A pesar de que en la Sierra Sur también se registraron daños a consecuencia del sismo ocurrido a la media noche del 7 de septiembre, ninguna autoridad ha acudido en apoyo de la comunidades, acusó Procopio Ruiz Contreras, párroco de las iglesias de San Juan y Santa María Ozolotepec.
En entrevista telefónica, el sacerdote informó que, de no ser porque el Ejército Mexicano realizaba en la zona un recorrido de vigilancia, los habitantes de ese lugar habrían enfrentado solos la contingencia que acabó con unas seis viviendas y afectó las estructuras de al menos una docena más.
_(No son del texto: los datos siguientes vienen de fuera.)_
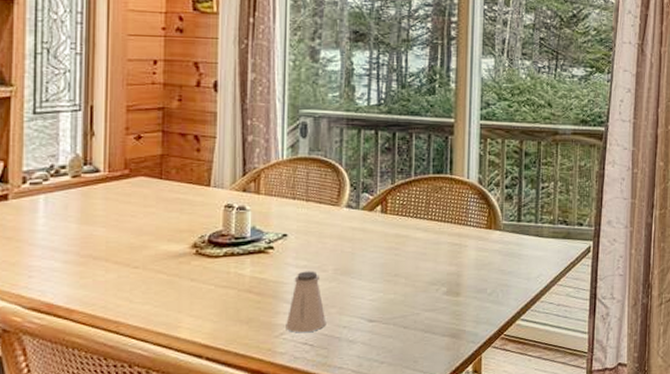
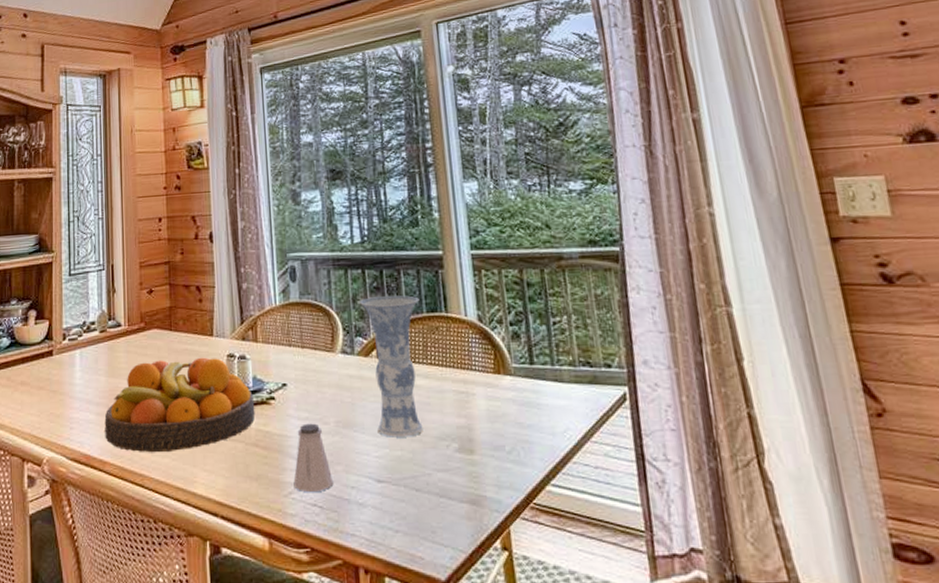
fruit bowl: none [73,207,252,301] -> present [104,357,255,453]
vase: none [370,157,428,283] -> present [360,295,423,437]

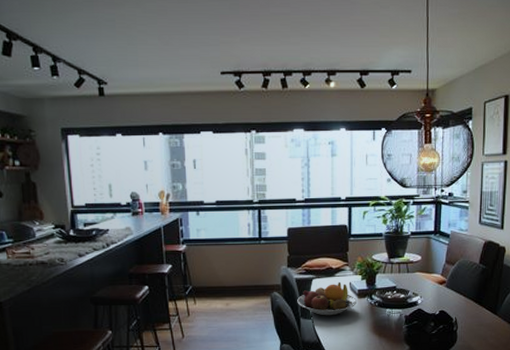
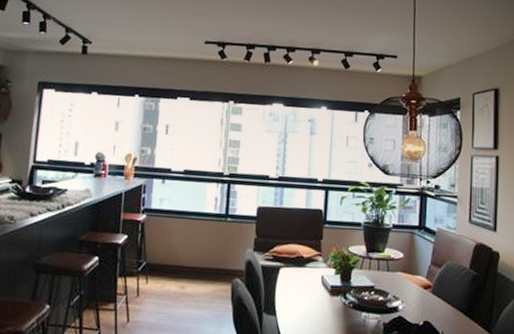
fruit bowl: present [297,281,356,316] -> none [261,273,328,314]

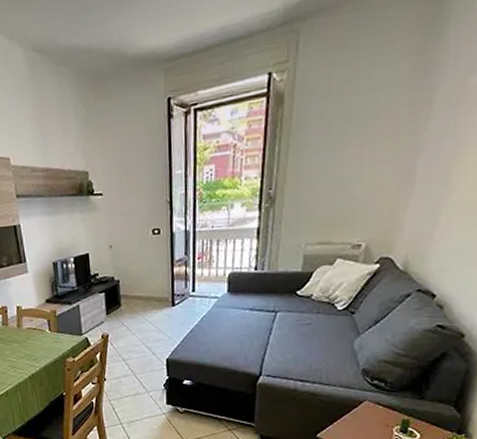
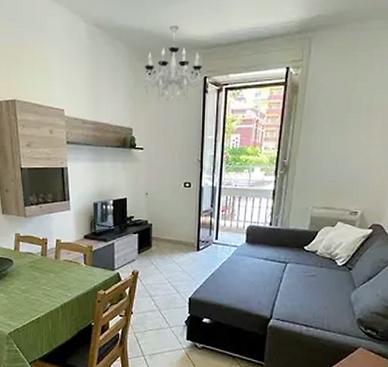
chandelier: none [96,37,167,135] -> present [143,26,203,102]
Al respecto, Ruiz Contreras informó que el siniestro derribó totalmente cinco viviendas de Santa María Ozolotepec y una en la Ranchería el “Sobradillo”; en tanto, la iglesia de esa localidad fue una de las más afectadas por el temblor, amén del perjuicio que provocó en distintas propiedades y la grieta que se abrió en el Barrio de San Isidro de las Vigas.
Añadió, que San Juan Ozolotepec además de la caída de una casa, la población quedó incomunicada ante la serie de derrumbes que taparon los accesos a esa comunidad, y fue hasta ayer lunes, que gracias al trabajo de habitantes, autoridades municipales y soldados que había en la zona pudieron abrir parcialmente el paso.
El sacerdote expuso que durante los últimos días, las familias afectadas tuvieron que refugiarse en las viviendas de otras personas, pero que, igual que en el Istmo, éstas necesitan ayuda para la reconstrucción de sus hogares.
“Entendemos la dimensión del daño que existe en el Istmo, pero la Sierra Sur también es Oaxaca y aquí el temblor hizo lo suyo, hasta ahorita nadie, ni el delegado de gobierno ha venido a preguntar cómo estamos y la población con sus autoridades han buscado la manera de salir solos de esta situación”, acusó.
Aunque afortunadamente no hubo pérdidas humanas, puntualizó que el olvido institucional en esta y muchas otras ocasiones, lastima a la población que se encuentra sumamente rezagada, por lo que llamó al gobierno a fin de que voltee la mirada a los Ozolotepec, para que se atiendan las pérdidas sufridas por la comunidad después del devastador sismo que afecto a tierras oaxaqueñas.